Top of Source records

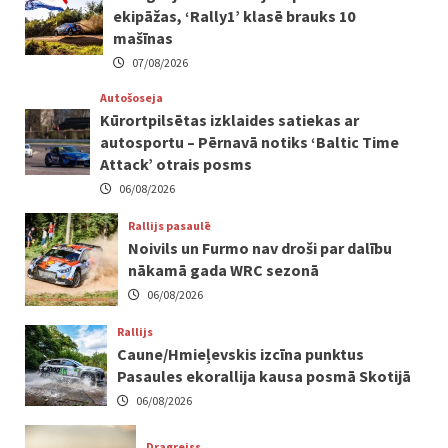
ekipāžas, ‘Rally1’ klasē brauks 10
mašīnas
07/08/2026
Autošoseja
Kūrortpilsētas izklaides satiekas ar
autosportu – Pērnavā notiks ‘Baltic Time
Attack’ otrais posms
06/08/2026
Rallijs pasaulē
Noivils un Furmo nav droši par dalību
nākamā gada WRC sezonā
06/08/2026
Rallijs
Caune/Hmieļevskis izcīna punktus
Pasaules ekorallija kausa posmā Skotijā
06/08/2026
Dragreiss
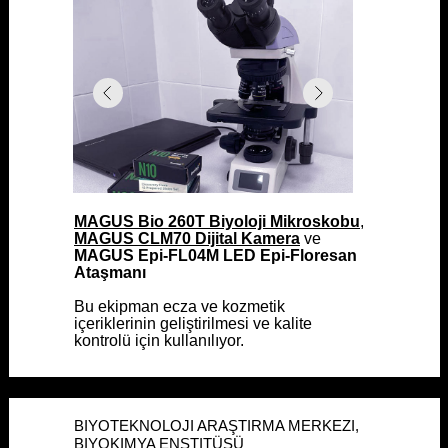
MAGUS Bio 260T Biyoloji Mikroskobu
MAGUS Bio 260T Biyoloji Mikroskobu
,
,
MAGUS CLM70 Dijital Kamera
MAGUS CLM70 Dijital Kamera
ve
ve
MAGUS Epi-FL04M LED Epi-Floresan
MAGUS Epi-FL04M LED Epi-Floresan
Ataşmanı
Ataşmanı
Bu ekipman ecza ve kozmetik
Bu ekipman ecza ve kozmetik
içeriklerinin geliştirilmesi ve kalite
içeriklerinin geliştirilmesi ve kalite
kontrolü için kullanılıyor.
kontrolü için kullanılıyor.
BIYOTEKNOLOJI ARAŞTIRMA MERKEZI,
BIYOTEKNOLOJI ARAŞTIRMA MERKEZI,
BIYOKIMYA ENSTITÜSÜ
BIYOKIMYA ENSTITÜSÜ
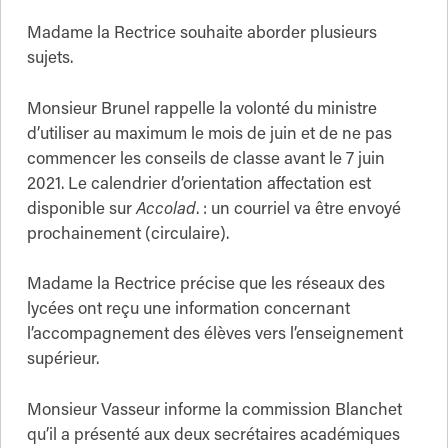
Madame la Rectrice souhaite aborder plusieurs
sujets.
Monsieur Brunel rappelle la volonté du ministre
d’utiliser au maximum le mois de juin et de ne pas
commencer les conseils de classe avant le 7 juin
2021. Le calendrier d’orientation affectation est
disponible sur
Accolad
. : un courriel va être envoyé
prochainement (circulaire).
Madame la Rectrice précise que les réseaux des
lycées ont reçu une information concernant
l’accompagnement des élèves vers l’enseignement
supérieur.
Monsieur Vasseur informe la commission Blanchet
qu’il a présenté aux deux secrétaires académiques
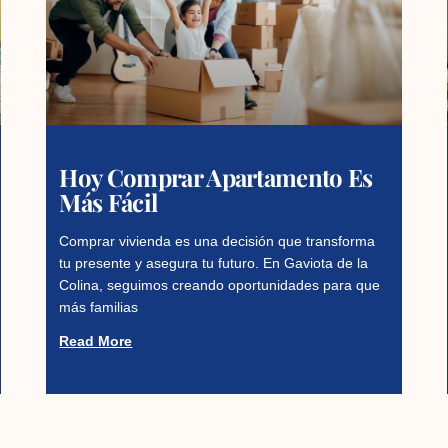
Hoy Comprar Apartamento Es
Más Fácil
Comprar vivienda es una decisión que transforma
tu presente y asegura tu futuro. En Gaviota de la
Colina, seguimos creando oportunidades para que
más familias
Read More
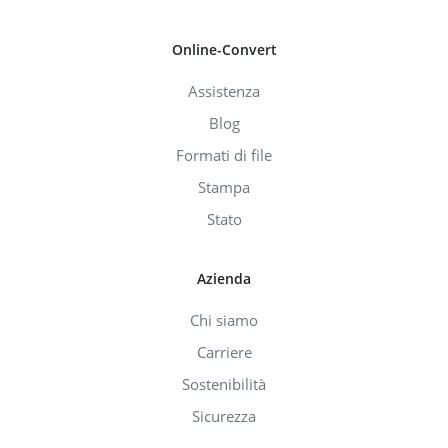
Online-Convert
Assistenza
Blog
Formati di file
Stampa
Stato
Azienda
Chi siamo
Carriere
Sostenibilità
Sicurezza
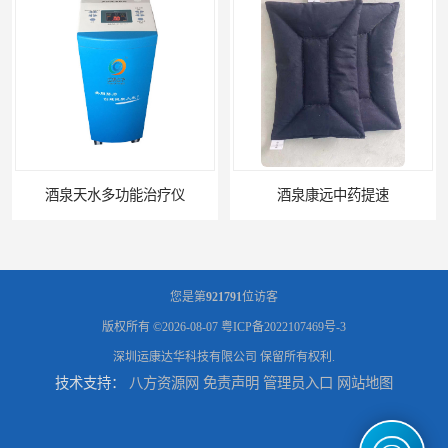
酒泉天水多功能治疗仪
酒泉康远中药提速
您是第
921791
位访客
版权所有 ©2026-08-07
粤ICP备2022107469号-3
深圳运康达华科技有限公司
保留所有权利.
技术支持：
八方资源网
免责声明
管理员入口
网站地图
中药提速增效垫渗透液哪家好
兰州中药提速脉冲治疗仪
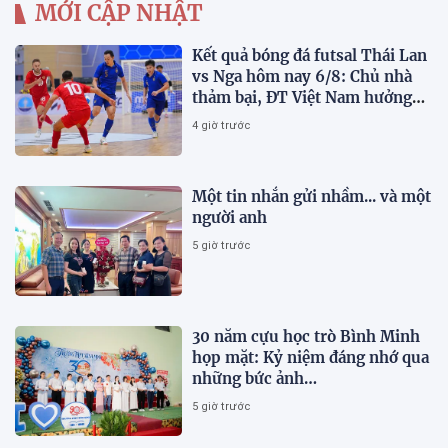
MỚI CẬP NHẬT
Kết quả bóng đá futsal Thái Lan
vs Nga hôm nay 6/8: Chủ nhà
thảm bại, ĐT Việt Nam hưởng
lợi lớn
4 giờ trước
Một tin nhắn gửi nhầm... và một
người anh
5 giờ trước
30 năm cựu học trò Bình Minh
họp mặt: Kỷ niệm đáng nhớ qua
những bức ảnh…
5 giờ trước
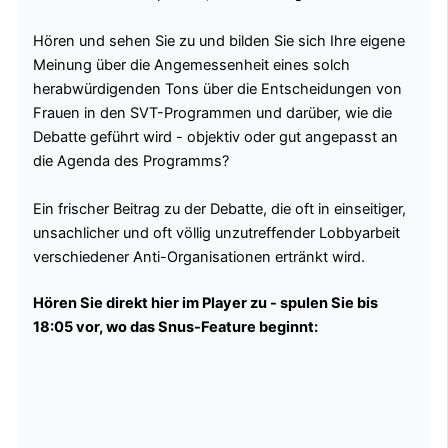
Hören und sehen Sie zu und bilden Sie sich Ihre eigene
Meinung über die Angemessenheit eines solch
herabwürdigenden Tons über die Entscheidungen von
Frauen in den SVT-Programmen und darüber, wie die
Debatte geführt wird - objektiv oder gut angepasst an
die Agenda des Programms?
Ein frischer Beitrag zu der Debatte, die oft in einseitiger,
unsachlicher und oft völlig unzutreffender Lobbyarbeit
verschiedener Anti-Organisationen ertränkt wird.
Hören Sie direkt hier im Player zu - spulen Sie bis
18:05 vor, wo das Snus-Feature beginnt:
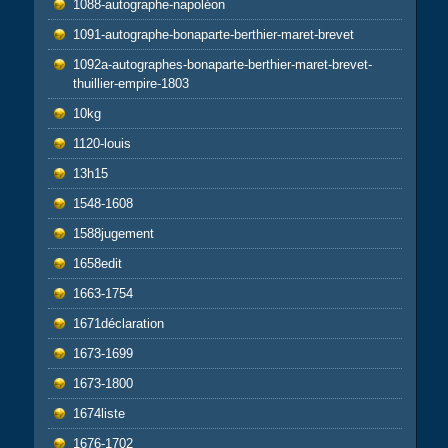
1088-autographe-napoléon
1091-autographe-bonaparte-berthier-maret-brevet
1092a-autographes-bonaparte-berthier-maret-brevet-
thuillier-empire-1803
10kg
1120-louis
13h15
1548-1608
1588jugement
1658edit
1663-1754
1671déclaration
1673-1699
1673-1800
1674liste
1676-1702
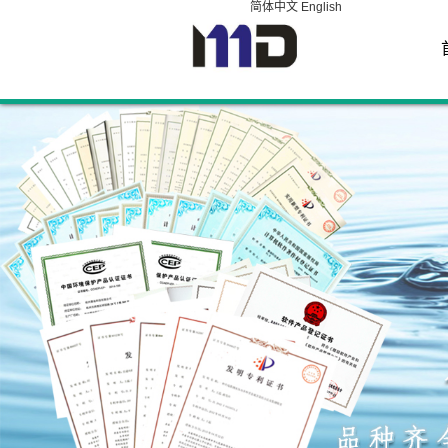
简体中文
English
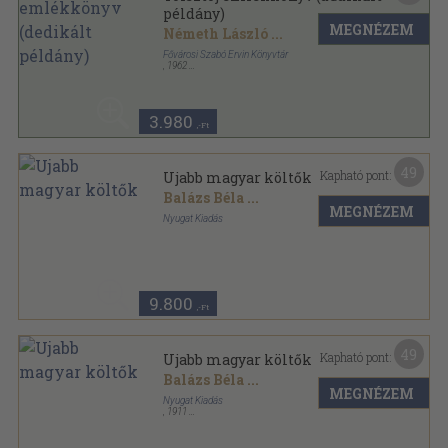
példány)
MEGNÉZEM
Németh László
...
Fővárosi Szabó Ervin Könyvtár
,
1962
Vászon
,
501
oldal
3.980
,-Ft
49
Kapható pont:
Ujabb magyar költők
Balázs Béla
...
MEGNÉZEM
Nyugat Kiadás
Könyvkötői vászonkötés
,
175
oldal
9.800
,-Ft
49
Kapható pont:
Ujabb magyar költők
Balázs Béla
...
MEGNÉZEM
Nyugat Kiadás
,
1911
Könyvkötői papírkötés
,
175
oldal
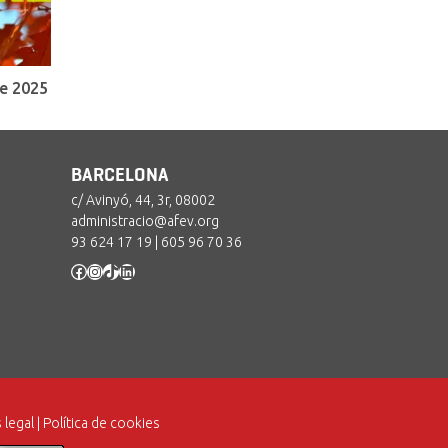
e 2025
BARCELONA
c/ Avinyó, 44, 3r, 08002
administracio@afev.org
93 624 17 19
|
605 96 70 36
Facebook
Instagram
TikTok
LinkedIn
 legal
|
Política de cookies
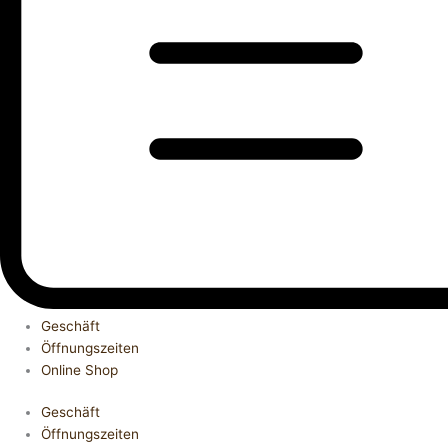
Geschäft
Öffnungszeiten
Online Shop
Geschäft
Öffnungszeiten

Bottom of Source records

What you have to do: Go through the lines above and copy any that contain "Madame".

Answer for this exercise:
Madame la Rectrice souhaite aborder plusieurs
Madame la Rectrice précise que les réseaux des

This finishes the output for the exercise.